Task brief: Print the entries underneath word for word, omitting whatever pictures they contain.

Stored dataset items:
"""

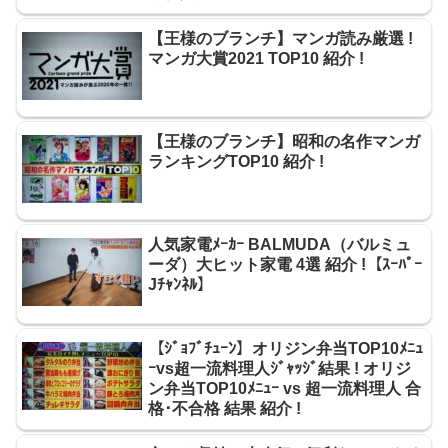
【王様のブランチ】マンガ読み厳選 !
マンガ大賞2021 TOP10 紹介 !
【王様のブランチ】昭和の名作マンガ
ランキングTOP10 紹介 !
人気家電ﾒｰｶｰ BALMUDA（バルミュ
ーダ）大ヒット家電 4選 紹介 !【ｽｰﾊﾟｰ
Jﾁｬﾝﾈﾙ】
【ｼﾞｮﾌﾞﾁｭｰﾝ】オリジン弁当TOP10ﾒﾆｭ
ｰvs超一流料理人ｼﾞｬｯｼﾞ結果 ! オリジ
ン弁当TOP10ﾒﾆｭｰ vs 超一流料理人 合
格･不合格 結果 紹介 !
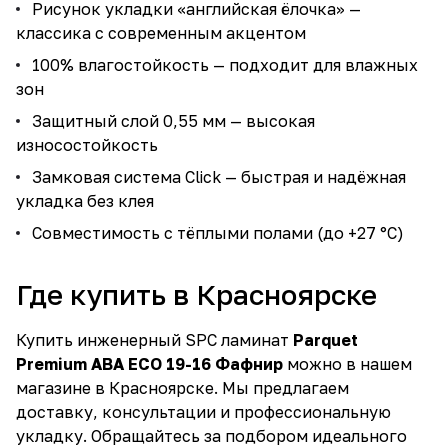
Рисунок укладки «английская ёлочка» —
классика с современным акцентом
100% влагостойкость — подходит для влажных
зон
Защитный слой 0,55 мм — высокая
износостойкость
Замковая система Click — быстрая и надёжная
укладка без клея
Совместимость с тёплыми полами (до +27 °C)
Где купить в Красноярске
Купить инженерный SPC ламинат
Parquet
Premium ABA ECO 19-16 Фафнир
можно в нашем
магазине в Красноярске. Мы предлагаем
доставку, консультации и профессиональную
укладку. Обращайтесь за подбором идеального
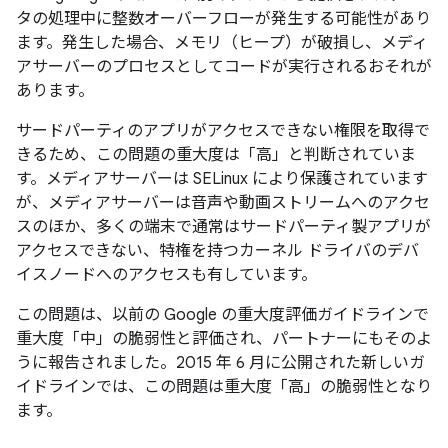
タの処理中に整数オーバーフローが発生する可能性があり
ます。発生した場合、メモリ（ヒープ）が破損し、メディ
アサーバーのプロセスとしてコードが実行されるおそれが
あります。
サードパーティのアプリがアクセスできない権限を取得で
きるため、この問題の重大度は「高」と判断されていま
す。メディアサーバーは SELinux により保護されています
が、メディアサーバーは音声や動画ストリームへのアクセ
スのほか、多くの端末で通常はサードパーティ製アプリが
アクセスできない、特権を持つカーネル ドライバのデバ
イスノードへのアクセスも有しています。
この問題は、以前の Google の重大度評価ガイドラインで
重大度「中」の脆弱性と評価され、パートナーにもそのよ
うに報告されました。2015 年 6 月に公開された新しいガ
イドラインでは、この問題は重大度「高」の脆弱性となり
ます。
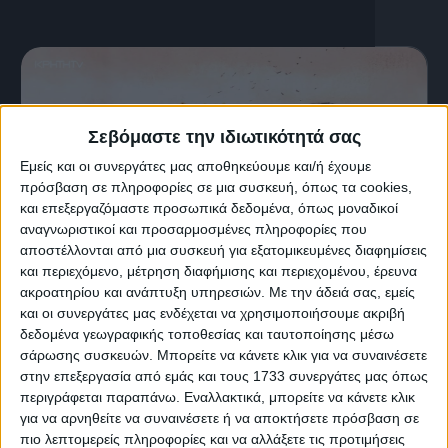
Σεβόμαστε την ιδιωτικότητά σας
Εμείς και οι συνεργάτες μας αποθηκεύουμε και/ή έχουμε
πρόσβαση σε πληροφορίες σε μια συσκευή, όπως τα cookies,
και επεξεργαζόμαστε προσωπικά δεδομένα, όπως μοναδικοί
αναγνωριστικοί και προσαρμοσμένες πληροφορίες που
αποστέλλονται από μια συσκευή για εξατομικευμένες διαφημίσεις
και περιεχόμενο, μέτρηση διαφήμισης και περιεχομένου, έρευνα
ακροατηρίου και ανάπτυξη υπηρεσιών.
Με την άδειά σας, εμείς
21 Ιουνίου, 2026
και οι συνεργάτες μας ενδέχεται να χρησιμοποιήσουμε ακριβή
Το Podcast της ζωής σου | S01 Ep23
δεδομένα γεωγραφικής τοποθεσίας και ταυτοποίησης μέσω
σάρωσης συσκευών. Μπορείτε να κάνετε κλικ για να συναινέσετε
στην επεξεργασία από εμάς και τους 1733 συνεργάτες μας όπως
περιγράφεται παραπάνω. Εναλλακτικά, μπορείτε να κάνετε κλικ
για να αρνηθείτε να συναινέσετε ή να αποκτήσετε πρόσβαση σε
πιο λεπτομερείς πληροφορίες και να αλλάξετε τις προτιμήσεις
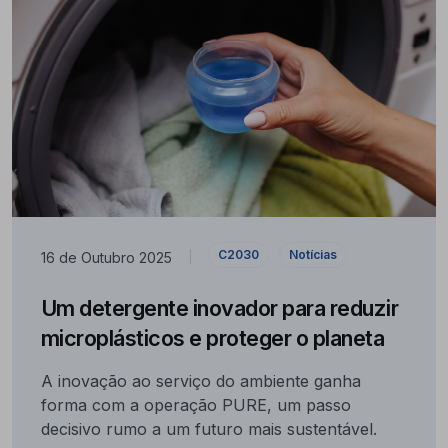
C2030
Notícias
16 de Outubro 2025
|
Um detergente inovador para reduzir
microplásticos e proteger o planeta
A inovação ao serviço do ambiente ganha
forma com a operação PURE, um passo
decisivo rumo a um futuro mais sustentável.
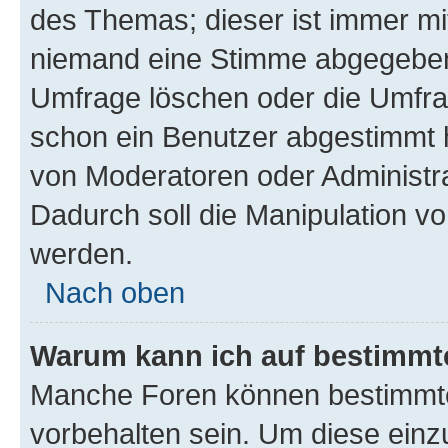
des Themas; dieser ist immer m
niemand eine Stimme abgegeben
Umfrage löschen oder die Umfrag
schon ein Benutzer abgestimmt 
von Moderatoren oder Administr
Dadurch soll die Manipulation v
werden.
Nach oben
Warum kann ich auf bestimmte
Manche Foren können bestimmt
vorbehalten sein. Um diese einz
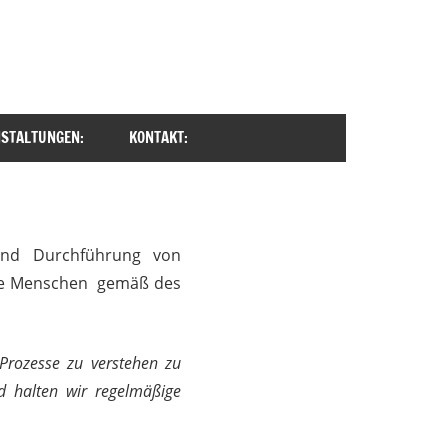
STALTUNGEN:
KONTAKT:
 und Durchführung von
unge Menschen gemäß des
 Prozesse zu verstehen zu
d halten wir regelmäßige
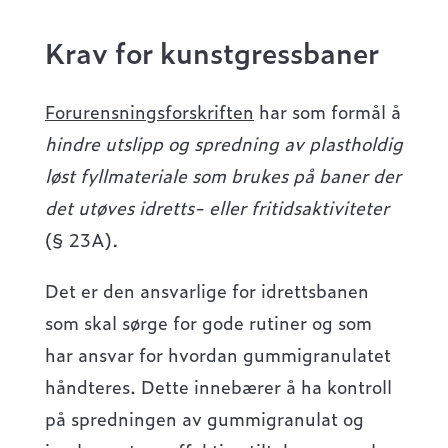
Krav for kunstgressbaner
Forurensningsforskriften
har som formål å
hindre utslipp og spredning av plastholdig
løst fyllmateriale som brukes på baner der
det utøves idretts- eller fritidsaktiviteter
(§ 23A)
.
Det er den ansvarlige for idrettsbanen
som skal sørge for gode rutiner og som
har ansvar for hvordan gummigranulatet
håndteres. Dette innebærer å ha kontroll
på spredningen av gummigranulat og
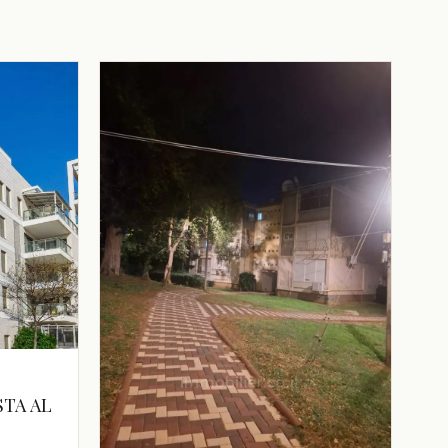
STA AL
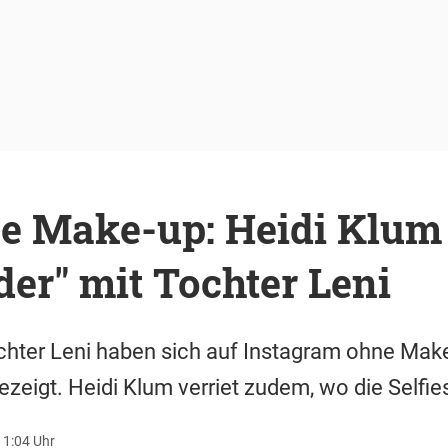
e Make-up: Heidi Klum 
der" mit Tochter Leni
hter Leni haben sich auf Instagram ohne Make
ezeigt. Heidi Klum verriet zudem, wo die Selfie
11:04 Uhr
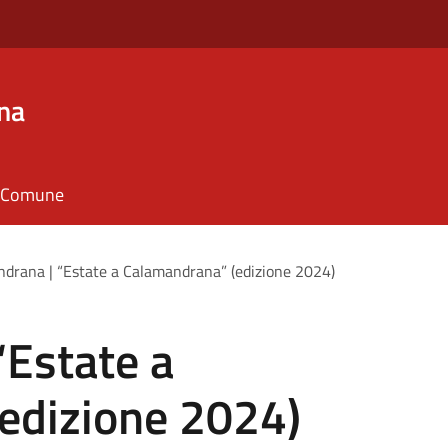
na
il Comune
drana | “Estate a Calamandrana” (edizione 2024)
“Estate a
edizione 2024)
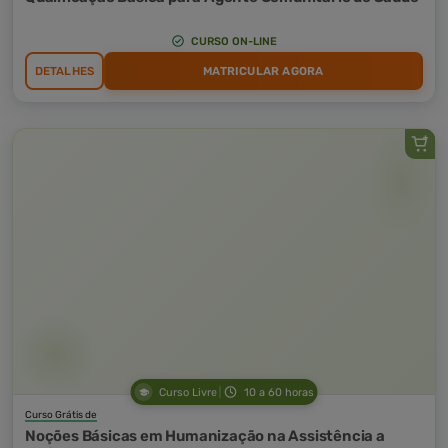
CURSO ON-LINE
DETALHES
MATRICULAR AGORA
Curso Livre
10 a 60 horas
Curso Grátis de
Noções Básicas em Humanização na Assistência a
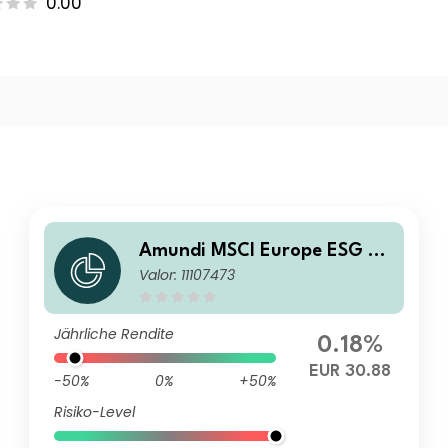
0.00
Amundi MSCI Europe ESG Sel
Valor: 11107473
ection UCITS ETF EUR Hedge
d Acc
Jährliche Rendite
0.18%
EUR 30.88
-50%
0%
+50%
Risiko-Level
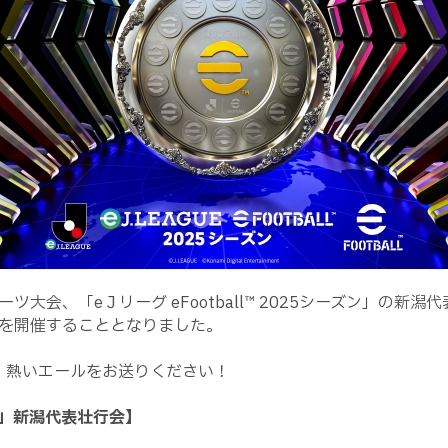
ーツ大会、「eＪリーグ eFootball™ 2025シーズン」の新
を開催することとなりました。
、熱いエールをお送りください！
ーズン」新潟代表壮行会】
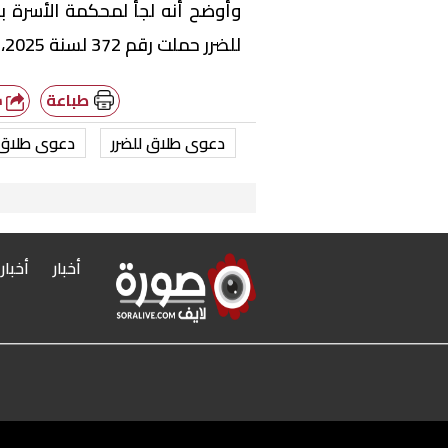
وأوضح أنه لجأ لمحكمة الأسرة 
للضرر حملت رقم 372 لسنة 2025، ولا تزال الدعوى منظورة أمام المحكمة حتى الآن.
طباعة
شارك
دعوى طلاق للضرر
دعوى طلاق
أخبار
أخبار
r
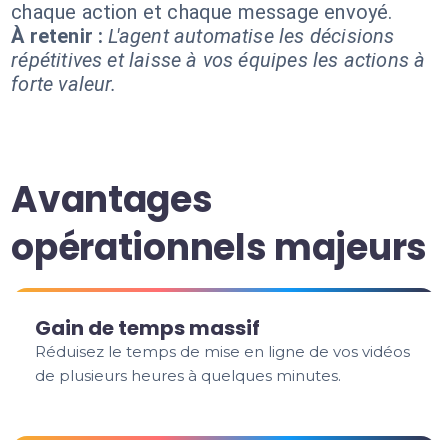
chaque action et chaque message envoyé.
À retenir :
L'agent automatise les décisions
répétitives et laisse à vos équipes les actions à
forte valeur.
Avantages
opérationnels majeurs
Gain de temps massif
Réduisez le temps de mise en ligne de vos vidéos
de plusieurs heures à quelques minutes.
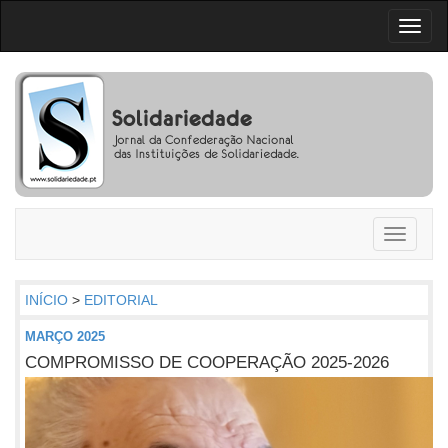
Toggl
naviga
Toggle
navigati
INÍCIO
>
EDITORIAL
MARÇO 2025
COMPROMISSO DE COOPERAÇÃO 2025-2026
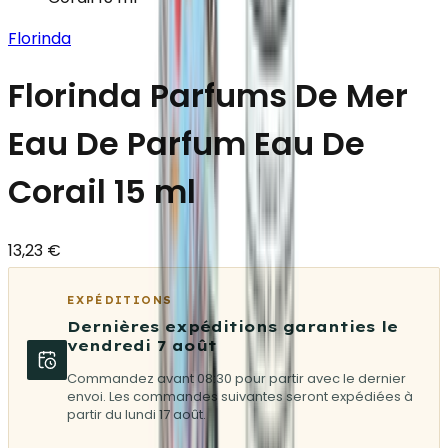
Florinda
Florinda Parfums De Mer
Eau De Parfum Eau De
Corail 15 ml
13,23 €
EXPÉDITIONS
Dernières expéditions garanties le
vendredi 7 août
Commandez avant 08:30 pour partir avec le dernier
envoi. Les commandes suivantes seront expédiées à
partir du lundi 17 août.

"""

Task response:
【王様のブランチ】マンガ読み厳選 !
マンガ大賞2021 TOP10 紹介 !
【王様のブランチ】昭和の名作マンガ
ランキングTOP10 紹介 !
人気家電ﾒｰｶｰ BALMUDA（バルミュ
ーダ）大ヒット家電 4選 紹介 !【ｽｰﾊﾟｰ
Jﾁｬﾝﾈﾙ】
【ｼﾞｮﾌﾞﾁｭｰﾝ】オリジン弁当TOP10ﾒﾆｭ
ｰvs超一流料理人ｼﾞｬｯｼﾞ結果 ! オリジ
ン弁当TOP10ﾒﾆｭｰ vs 超一流料理人 合
格･不合格 結果 紹介 !
Рисунок укладки «английская ёлочка» —
классика с современным акцентом
100% влагостойкость — подходит для влажных
зон
Защитный слой 0,55 мм — высокая
износостойкость
Замковая система Click — быстрая и надёжная
укладка без клея
Совместимость с тёплыми полами (до +27 °C)
Где купить в Красноярске
Купить инженерный SPC ламинат
Parquet
Premium ABA ECO 19-16 Фафнир
можно в нашем
магазине в Красноярске. Мы предлагаем
доставку, консультации и профессиональную
укладку. Обращайтесь за подбором идеального
タの処理中に整数オーバーフローが発生する可能性があり
ます。発生した場合、メモリ（ヒープ）が破損し、メディ
アサーバーのプロセスとしてコードが実行されるおそれが
あります。
サードパーティのアプリがアクセスできない権限を取得で
きるため、この問題の重大度は「高」と判断されていま
す。メディアサーバーは SELinux により保護されています
が、メディアサーバーは音声や動画ストリームへのアクセ
スのほか、多くの端末で通常はサードパーティ製アプリが
アクセスできない、特権を持つカーネル ドライバのデバ
イスノードへのアクセスも有しています。
この問題は、以前の Google の重大度評価ガイドラインで
重大度「中」の脆弱性と評価され、パートナーにもそのよ
うに報告されました。2015 年 6 月に公開された新しいガ
イドラインでは、この問題は重大度「高」の脆弱性となり
ます。
Σεβόμαστε την ιδιωτικότητά σας
Εμείς και οι συνεργάτες μας αποθηκεύουμε και/ή έχουμε
πρόσβαση σε πληροφορίες σε μια συσκευή, όπως τα cookies,
και επεξεργαζόμαστε προσωπικά δεδομένα, όπως μοναδικοί
αναγνωριστικοί και προσαρμοσμένες πληροφορίες που
αποστέλλονται από μια συσκευή για εξατομικευμένες διαφημίσεις
και περιεχόμενο, μέτρηση διαφήμισης και περιεχομένου, έρευνα
ακροατηρίου και ανάπτυξη υπηρεσιών.
Με την άδειά σας, εμείς
21 Ιουνίου, 2026
και οι συνεργάτες μας ενδέχεται να χρησιμοποιήσουμε ακριβή
Το Podcast της ζωής σου | S01 Ep23
δεδομένα γεωγραφικής τοποθεσίας και ταυτοποίησης μέσω
σάρωσης συσκευών. Μπορείτε να κάνετε κλικ για να συναινέσετε
στην επεξεργασία από εμάς και τους 1733 συνεργάτες μας όπως
περιγράφεται παραπάνω. Εναλλακτικά, μπορείτε να κάνετε κλικ
για να αρνηθείτε να συναινέσετε ή να αποκτήσετε πρόσβαση σε
πιο λεπτομερείς πληροφορίες και να αλλάξετε τις προτιμήσεις
C2030
Notícias
16 de Outubro 2025
|
Um detergente inovador para reduzir
microplásticos e proteger o planeta
A inovação ao serviço do ambiente ganha
forma com a operação PURE, um passo
decisivo rumo a um futuro mais sustentável.
des Themas; dieser ist immer m
niemand eine Stimme abgegeben
Umfrage löschen oder die Umfrag
schon ein Benutzer abgestimmt 
von Moderatoren oder Administr
Dadurch soll die Manipulation v
werden.
Nach oben
Warum kann ich auf bestimmte
Manche Foren können bestimmt
vorbehalten sein. Um diese einz
STALTUNGEN:
KONTAKT:
 und Durchführung von
unge Menschen gemäß des
 Prozesse zu verstehen zu
d halten wir regelmäßige
Krav for kunstgressbaner
Forurensningsforskriften
har som formål å
hindre utslipp og spredning av plastholdig
løst fyllmateriale som brukes på baner der
det utøves idretts- eller fritidsaktiviteter
(§ 23A)
.
Det er den ansvarlige for idrettsbanen
som skal sørge for gode rutiner og som
har ansvar for hvordan gummigranulatet
håndteres. Dette innebærer å ha kontroll
på spredningen av gummigranulat og
STA AL
e Make-up: Heidi Klum 
der" mit Tochter Leni
hter Leni haben sich auf Instagram ohne Make
ezeigt. Heidi Klum verriet zudem, wo die Selfie
11:04 Uhr
na
il Comune
drana | “Estate a Calamandrana” (edizione 2024)
“Estate a
edizione 2024)
CURSO ON-LINE
DETALHES
MATRICULAR AGORA
Curso Livre
10 a 60 horas
Curso Grátis de
Noções Básicas em Humanização na Assistência a
0.00
Amundi MSCI Europe ESG Sel
Valor: 11107473
ection UCITS ETF EUR Hedge
d Acc
Jährliche Rendite
0.18%
EUR 30.88
-50%
0%
+50%
Risiko-Level
ーツ大会、「eＪリーグ eFootball™ 2025シーズン」の新
を開催することとなりました。
、熱いエールをお送りください！
ーズン」新潟代表壮行会】
وأوضح أنه لجأ لمحكمة الأسرة 
للضرر حملت رقم 372 لسنة 2025، ولا تزال الدعوى منظورة أمام المحكمة حتى الآن.
طباعة
شارك
دعوى طلاق للضرر
دعوى طلاق
أخبار
أخبار
r
chaque action et chaque message envoyé.
À retenir :
L'agent automatise les décisions
répétitives et laisse à vos équipes les actions à
forte valeur.
Avantages
opérationnels majeurs
Gain de temps massif
Réduisez le temps de mise en ligne de vos vidéos
de plusieurs heures à quelques minutes.
Toggl
naviga
Toggle
navigati
INÍCIO
>
EDITORIAL
MARÇO 2025
COMPROMISSO DE COOPERAÇÃO 2025-2026
Florinda
Florinda Parfums De Mer
Eau De Parfum Eau De
Corail 15 ml
13,23 €
EXPÉDITIONS
Dernières expéditions garanties le
vendredi 7 août
Commandez avant 08:30 pour partir avec le dernier
envoi. Les commandes suivantes seront expédiées à
partir du lundi 17 août.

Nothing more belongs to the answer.